● TASK BRIEF
Wherever the string "href" occurs in a line of these records, report that line.

● DATASET ENTRIES
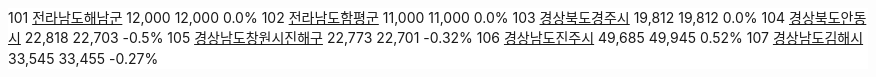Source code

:   <tr class="item">
    <td>101</td>
    <td><a href="/apt/전라남도해남군">전라남도해남군</a></td>
    <td>12,000</td>
    <td>12,000</td>
    <td>0.0%</td>
  </tr>

  <tr class="item">
    <td>102</td>
    <td><a href="/apt/전라남도함평군">전라남도함평군</a></td>
    <td>11,000</td>
    <td>11,000</td>
    <td>0.0%</td>
  </tr>

  <tr class="item">
    <td>103</td>
    <td><a href="/apt/경상북도경주시">경상북도경주시</a></td>
    <td>19,812</td>
    <td>19,812</td>
    <td>0.0%</td>
  </tr>

  <tr class="item">
    <td>104</td>
    <td><a href="/apt/경상북도안동시">경상북도안동시</a></td>
    <td>22,818</td>
    <td>22,703</td>
    <td>-0.5%</td>
  </tr>

  <tr class="item">
    <td>105</td>
    <td><a href="/apt/경상남도창원시진해구">경상남도창원시진해구</a></td>
    <td>22,773</td>
    <td>22,701</td>
    <td>-0.32%</td>
  </tr>

  <tr class="item">
    <td>106</td>
    <td><a href="/apt/경상남도진주시">경상남도진주시</a></td>
    <td>49,685</td>
    <td>49,945</td>
    <td>0.52%</td>
  </tr>

  <tr class="item">
    <td>107</td>
    <td><a href="/apt/경상남도김해시">경상남도김해시</a></td>
    <td>33,545</td>
    <td>33,455</td>
    <td>-0.27%</td>
  </tr>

● RESULT
    <td><a href="/apt/전라남도해남군">전라남도해남군</a></td>
    <td><a href="/apt/전라남도함평군">전라남도함평군</a></td>
    <td><a href="/apt/경상북도경주시">경상북도경주시</a></td>
    <td><a href="/apt/경상북도안동시">경상북도안동시</a></td>
    <td><a href="/apt/경상남도창원시진해구">경상남도창원시진해구</a></td>
    <td><a href="/apt/경상남도진주시">경상남도진주시</a></td>
    <td><a href="/apt/경상남도김해시">경상남도김해시</a></td>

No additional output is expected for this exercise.